第385話 ■ポスト森

 先週末の加藤元自民党幹事長の発言から政局が揺れている。数週前の世論調査の数字から、ポスト森という話題がかなり現実味を帯びて来た。なにしろ支持率20%を割れば政権末期と言われているから。そして、加藤氏の発言は次第に勢いを増している。内閣不信任決議の本会議に「欠席」と言ったかと思うと、「賛成」もほのめかしている。「このままでは来年の参院選が戦えない」と言っていた本人が、解散総選挙を仕掛けるところに茶番がある。一方、主流派は「解散総選挙だ!」と反撃しているが、今選挙をして自民党が勝てるはずないことは誰の目にも明らかである。

 自民党は政権与党であることに存在意義を求め、固執する党である。かつて細川内閣や羽田内閣のときに与党の旨味を再確認したことだろう。そして、与党になるためには社会党とも連立を組むし、首相が取れなくても、与党であれば良いとさえ思ったわけである。このことが今回の騒ぎの結末を予想する上でのキーポイントとなる。まず、私の予想では総選挙はない。いくら不信任案可決で森首相の顔が潰されようとも、これ以上議席数の減少が予想される状況で自民党が選挙にうって出る可能性は極めて低い。もし、不信任案が可決されたら内閣総辞職を選ぶだろう。ところがこの線も私はないと思う。もし票読みの段階で不信任案可決となるならば、採決を経ず(不信任決議案が提出される前かもしれない)に内閣総辞職となると私はみている。

 で、ポスト森の動きであるが、その前に加藤氏が首相になる前提というのは、円満に政権が禅譲される場合ぐらいしか考えられない。ところが、今となっては、党主流派から抑えこまれるか、除名または離党となって新党を旗揚げするも、かつての小沢一郎氏の二の舞となりかねない。肝心のポスト森は、河野洋平氏が本命。ちょっとひねって小泉純一郎氏を私は挙げたい。

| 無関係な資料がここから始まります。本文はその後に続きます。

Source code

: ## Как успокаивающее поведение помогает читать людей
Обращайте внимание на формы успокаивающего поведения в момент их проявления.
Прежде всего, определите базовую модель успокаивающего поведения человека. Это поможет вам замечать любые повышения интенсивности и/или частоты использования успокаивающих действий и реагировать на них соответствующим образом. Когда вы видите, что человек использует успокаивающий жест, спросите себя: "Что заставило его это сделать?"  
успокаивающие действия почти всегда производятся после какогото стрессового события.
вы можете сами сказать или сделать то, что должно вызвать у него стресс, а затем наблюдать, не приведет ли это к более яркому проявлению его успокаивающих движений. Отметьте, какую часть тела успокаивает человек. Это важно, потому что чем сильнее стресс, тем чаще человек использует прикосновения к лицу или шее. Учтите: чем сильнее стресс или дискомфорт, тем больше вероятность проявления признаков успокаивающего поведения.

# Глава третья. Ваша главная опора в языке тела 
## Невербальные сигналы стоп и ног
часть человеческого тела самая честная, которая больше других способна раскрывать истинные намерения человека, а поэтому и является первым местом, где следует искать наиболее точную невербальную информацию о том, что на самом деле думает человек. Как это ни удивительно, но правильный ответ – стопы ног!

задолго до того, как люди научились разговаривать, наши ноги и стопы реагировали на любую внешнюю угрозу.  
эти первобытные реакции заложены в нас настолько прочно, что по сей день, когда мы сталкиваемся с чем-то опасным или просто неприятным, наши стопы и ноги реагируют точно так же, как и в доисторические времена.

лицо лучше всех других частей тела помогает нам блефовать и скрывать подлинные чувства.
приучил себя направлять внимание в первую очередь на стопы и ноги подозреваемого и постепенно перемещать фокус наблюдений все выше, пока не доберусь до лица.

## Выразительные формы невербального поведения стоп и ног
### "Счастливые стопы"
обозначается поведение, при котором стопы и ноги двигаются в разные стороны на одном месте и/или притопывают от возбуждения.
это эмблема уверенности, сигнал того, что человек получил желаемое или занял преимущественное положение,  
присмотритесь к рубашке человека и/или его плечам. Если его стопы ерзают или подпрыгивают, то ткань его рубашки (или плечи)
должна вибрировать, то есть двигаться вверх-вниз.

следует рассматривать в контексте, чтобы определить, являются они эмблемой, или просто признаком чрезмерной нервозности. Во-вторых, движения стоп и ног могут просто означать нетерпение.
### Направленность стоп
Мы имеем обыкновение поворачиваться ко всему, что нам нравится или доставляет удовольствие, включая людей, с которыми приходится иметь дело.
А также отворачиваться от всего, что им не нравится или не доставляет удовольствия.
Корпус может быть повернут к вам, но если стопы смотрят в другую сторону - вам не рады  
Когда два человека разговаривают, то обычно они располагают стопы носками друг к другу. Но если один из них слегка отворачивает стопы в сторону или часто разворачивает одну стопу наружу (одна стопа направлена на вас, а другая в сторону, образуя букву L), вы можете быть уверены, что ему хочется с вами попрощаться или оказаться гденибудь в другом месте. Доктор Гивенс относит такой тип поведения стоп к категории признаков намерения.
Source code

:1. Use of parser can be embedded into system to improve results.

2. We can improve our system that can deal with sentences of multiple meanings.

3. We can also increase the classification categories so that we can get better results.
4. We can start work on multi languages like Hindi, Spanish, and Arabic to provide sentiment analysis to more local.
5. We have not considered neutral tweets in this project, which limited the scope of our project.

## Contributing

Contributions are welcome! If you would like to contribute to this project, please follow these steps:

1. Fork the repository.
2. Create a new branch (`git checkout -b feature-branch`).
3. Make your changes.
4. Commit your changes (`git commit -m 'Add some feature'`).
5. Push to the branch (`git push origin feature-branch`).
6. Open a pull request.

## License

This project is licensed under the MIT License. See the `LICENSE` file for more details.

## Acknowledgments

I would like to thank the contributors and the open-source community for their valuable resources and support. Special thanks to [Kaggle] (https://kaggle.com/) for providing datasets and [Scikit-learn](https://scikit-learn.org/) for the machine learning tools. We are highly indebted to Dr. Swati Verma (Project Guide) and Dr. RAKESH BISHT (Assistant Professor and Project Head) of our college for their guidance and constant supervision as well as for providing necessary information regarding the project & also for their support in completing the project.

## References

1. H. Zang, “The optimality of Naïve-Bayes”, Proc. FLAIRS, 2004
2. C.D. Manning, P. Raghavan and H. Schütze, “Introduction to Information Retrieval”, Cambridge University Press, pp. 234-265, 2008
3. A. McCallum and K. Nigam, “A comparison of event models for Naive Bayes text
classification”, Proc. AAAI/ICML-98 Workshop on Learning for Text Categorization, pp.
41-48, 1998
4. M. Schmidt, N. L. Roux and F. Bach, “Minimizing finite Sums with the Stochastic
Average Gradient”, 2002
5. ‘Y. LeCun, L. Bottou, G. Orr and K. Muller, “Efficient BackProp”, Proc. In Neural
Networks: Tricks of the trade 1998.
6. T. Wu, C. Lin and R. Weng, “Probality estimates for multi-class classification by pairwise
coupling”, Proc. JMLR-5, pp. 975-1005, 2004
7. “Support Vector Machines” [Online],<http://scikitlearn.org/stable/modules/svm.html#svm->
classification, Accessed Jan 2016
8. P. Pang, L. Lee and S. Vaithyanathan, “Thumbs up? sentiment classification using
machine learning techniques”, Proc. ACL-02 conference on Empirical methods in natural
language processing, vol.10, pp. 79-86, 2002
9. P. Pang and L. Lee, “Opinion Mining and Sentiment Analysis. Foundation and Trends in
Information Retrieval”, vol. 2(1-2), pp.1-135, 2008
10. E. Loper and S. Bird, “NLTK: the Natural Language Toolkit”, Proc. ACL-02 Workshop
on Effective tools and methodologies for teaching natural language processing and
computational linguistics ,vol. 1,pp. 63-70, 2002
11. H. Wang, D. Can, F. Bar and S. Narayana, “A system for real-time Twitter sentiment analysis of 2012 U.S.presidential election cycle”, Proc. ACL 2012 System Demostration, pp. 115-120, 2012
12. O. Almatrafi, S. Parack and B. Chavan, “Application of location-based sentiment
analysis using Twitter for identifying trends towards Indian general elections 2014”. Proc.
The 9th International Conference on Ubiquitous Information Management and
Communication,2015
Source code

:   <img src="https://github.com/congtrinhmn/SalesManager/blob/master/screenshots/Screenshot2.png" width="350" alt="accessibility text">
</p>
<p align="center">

そのままでも森内閣は余命幾ばくもないので、加藤氏は次の次に備えてじっくり党内で多数派工作でもやっていれば良かったろうに。

 彼は「国民の75%が支持していない政権を支持するのはいかがなものか?」と啖呵を切っているが、これは、ことあるごとに「お客様」を持ち出す、営業マンや販売員、ことあるごとに「子供達」と言い出す、学校関係者やPTA役員ぐらい胡散臭い。国民の多くが確かにそう思っているかもしれないが、こんなときだけ国民の味方に付いたかのようなポーズを取っても、支持を得られるのだろうか?。小渕内閣の次を狙っていただけに、急な森内閣に相当な恨みがあるのか?。もしそうだとしたら、そんな私怨に「国民」を言い訳にして欲しくない。その程度の器じゃあ、首相の椅子には遠い。さて、私の予想は当たるだろうか?。